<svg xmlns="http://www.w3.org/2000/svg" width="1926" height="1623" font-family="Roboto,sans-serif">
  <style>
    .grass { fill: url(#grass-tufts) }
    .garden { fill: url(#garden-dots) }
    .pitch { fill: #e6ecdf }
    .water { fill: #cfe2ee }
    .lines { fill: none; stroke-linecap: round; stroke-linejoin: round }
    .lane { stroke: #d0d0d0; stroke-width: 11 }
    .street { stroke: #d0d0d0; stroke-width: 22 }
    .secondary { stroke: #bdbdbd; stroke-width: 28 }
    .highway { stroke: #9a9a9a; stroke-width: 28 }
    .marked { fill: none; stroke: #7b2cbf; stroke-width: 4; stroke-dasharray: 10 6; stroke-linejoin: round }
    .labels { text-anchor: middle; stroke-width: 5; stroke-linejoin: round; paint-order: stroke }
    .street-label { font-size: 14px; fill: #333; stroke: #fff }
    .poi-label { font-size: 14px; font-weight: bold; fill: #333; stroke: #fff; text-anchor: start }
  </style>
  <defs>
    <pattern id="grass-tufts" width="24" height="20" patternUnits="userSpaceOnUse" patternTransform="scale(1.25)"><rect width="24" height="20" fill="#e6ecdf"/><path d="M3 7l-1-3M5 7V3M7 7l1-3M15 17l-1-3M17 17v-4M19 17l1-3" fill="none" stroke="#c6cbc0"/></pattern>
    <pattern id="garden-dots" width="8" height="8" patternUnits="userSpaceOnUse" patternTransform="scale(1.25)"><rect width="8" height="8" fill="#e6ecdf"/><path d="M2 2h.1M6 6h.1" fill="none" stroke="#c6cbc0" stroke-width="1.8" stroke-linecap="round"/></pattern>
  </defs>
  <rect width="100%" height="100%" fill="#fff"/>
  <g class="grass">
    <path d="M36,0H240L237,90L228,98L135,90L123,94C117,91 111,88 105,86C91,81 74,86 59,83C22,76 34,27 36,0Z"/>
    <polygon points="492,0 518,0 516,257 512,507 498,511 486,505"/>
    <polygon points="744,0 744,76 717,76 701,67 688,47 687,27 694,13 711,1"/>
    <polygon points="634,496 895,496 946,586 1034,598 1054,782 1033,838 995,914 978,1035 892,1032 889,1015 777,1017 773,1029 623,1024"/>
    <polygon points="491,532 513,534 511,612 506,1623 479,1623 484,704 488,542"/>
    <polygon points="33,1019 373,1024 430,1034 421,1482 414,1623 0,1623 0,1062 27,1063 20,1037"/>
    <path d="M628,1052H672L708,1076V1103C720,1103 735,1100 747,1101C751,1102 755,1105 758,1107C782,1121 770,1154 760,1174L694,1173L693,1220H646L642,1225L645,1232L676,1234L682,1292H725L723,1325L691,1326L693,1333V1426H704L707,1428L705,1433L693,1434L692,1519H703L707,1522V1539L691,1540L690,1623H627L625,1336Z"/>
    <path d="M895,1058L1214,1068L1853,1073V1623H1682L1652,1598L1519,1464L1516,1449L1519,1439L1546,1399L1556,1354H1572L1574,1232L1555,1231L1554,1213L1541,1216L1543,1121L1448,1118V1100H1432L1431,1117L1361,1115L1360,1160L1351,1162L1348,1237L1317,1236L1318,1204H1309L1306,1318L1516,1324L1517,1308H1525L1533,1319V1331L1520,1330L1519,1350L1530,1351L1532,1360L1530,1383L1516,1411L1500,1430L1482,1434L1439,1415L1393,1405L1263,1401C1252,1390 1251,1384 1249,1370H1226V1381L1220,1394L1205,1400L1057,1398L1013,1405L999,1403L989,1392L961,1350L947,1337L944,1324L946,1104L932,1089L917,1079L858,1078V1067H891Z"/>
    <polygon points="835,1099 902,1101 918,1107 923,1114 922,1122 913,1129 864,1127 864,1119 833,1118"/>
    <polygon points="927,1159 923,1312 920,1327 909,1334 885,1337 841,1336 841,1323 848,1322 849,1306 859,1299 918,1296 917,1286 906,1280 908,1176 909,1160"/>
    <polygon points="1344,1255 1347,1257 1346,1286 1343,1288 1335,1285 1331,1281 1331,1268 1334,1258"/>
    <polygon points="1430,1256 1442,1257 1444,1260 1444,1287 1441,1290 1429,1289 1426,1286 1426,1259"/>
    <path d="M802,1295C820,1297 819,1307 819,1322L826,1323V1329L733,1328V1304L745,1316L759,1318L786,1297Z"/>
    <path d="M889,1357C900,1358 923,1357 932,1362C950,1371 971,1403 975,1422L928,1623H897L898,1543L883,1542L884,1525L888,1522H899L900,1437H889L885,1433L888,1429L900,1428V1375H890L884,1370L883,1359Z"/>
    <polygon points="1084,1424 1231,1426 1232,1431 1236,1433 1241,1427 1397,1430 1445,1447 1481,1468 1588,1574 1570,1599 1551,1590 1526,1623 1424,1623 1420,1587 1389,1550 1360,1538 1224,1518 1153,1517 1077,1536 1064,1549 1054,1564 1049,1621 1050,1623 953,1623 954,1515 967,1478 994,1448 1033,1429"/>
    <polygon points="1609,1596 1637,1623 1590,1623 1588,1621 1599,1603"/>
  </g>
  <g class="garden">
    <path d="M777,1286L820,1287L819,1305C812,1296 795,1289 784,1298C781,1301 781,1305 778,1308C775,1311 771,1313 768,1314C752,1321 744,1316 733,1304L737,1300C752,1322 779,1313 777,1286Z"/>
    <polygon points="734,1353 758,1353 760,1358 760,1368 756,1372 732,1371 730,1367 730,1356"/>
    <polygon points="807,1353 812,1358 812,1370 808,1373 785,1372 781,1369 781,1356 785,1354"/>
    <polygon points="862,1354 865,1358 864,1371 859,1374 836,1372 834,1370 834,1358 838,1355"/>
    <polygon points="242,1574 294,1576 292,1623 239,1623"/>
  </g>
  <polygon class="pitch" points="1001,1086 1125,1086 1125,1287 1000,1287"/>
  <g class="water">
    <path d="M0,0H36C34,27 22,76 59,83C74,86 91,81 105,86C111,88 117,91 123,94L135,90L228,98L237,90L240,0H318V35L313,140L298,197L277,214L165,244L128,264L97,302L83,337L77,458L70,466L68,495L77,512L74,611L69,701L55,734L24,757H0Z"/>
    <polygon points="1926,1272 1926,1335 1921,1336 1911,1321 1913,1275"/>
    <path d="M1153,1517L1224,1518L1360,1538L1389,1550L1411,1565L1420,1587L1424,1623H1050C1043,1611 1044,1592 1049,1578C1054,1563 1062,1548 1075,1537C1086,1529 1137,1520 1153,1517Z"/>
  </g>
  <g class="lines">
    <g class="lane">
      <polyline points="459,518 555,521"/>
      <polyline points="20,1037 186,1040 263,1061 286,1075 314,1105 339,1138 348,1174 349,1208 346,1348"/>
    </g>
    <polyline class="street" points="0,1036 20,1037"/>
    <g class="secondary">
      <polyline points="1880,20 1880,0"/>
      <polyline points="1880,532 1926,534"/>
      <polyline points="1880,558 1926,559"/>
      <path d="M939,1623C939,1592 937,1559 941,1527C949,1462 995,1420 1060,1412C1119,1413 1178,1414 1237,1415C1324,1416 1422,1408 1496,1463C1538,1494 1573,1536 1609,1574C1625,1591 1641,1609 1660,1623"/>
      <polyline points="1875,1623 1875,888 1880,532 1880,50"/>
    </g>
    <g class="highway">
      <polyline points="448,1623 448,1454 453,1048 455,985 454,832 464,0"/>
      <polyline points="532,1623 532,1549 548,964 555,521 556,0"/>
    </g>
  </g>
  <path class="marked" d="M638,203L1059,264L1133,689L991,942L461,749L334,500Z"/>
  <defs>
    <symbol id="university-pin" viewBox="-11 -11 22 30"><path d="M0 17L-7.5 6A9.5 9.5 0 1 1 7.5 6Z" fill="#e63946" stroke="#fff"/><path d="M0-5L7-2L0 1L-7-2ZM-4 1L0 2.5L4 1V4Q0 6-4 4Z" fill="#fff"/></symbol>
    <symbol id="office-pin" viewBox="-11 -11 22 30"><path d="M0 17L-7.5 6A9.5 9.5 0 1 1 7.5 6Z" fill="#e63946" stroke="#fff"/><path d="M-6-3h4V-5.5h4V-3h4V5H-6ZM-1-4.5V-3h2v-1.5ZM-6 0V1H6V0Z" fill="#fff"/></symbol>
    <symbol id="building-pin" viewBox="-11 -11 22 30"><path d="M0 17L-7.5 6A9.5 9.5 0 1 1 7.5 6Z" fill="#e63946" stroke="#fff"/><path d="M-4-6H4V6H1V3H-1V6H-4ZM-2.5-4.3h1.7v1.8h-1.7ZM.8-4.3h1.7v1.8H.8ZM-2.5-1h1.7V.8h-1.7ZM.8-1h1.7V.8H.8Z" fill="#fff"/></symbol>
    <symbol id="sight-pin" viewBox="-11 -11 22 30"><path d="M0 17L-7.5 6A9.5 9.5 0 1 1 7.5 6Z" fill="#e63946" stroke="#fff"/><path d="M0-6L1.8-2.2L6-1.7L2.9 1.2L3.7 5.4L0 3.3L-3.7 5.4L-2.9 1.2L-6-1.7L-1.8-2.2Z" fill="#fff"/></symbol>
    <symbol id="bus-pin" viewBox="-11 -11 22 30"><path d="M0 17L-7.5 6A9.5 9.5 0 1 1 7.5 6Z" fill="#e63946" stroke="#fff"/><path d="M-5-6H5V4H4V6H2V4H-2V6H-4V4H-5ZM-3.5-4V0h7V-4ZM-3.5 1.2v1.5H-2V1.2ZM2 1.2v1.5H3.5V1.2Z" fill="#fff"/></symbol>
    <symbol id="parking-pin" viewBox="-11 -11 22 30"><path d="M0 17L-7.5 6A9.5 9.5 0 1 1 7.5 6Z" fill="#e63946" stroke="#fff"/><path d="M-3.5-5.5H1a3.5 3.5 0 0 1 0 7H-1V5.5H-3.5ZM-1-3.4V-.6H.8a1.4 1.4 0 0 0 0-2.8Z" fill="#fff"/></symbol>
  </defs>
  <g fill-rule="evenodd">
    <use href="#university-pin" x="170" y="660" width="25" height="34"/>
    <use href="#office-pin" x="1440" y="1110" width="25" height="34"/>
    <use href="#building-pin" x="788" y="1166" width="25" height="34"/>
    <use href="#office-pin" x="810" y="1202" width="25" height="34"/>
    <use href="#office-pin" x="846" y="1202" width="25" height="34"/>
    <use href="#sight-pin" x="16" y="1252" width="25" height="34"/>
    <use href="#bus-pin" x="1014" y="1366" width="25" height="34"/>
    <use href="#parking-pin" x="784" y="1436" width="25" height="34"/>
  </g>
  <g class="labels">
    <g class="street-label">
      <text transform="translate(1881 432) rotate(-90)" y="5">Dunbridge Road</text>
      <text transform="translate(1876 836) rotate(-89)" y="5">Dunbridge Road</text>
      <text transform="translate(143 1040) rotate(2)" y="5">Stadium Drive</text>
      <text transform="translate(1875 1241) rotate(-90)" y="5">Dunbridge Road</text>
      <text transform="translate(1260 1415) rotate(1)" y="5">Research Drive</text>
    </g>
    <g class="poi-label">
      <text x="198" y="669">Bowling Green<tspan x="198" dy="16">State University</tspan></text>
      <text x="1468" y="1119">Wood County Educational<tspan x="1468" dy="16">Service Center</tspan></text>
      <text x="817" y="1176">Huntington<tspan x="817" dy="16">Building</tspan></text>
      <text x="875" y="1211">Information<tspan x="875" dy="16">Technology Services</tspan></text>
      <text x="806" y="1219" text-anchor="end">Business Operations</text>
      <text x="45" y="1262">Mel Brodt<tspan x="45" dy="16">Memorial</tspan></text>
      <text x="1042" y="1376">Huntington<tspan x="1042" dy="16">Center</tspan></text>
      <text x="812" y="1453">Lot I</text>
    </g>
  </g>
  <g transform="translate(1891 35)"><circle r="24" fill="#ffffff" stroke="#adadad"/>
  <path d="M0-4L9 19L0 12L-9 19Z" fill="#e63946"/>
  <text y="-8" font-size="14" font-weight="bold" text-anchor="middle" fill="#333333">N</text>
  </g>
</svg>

# What you are asked to do:
The word to find is "lines". Copy every line of the records that holds it.

# Solution to this task:
    .lines { fill: none; stroke-linecap: round; stroke-linejoin: round }
  <g class="lines">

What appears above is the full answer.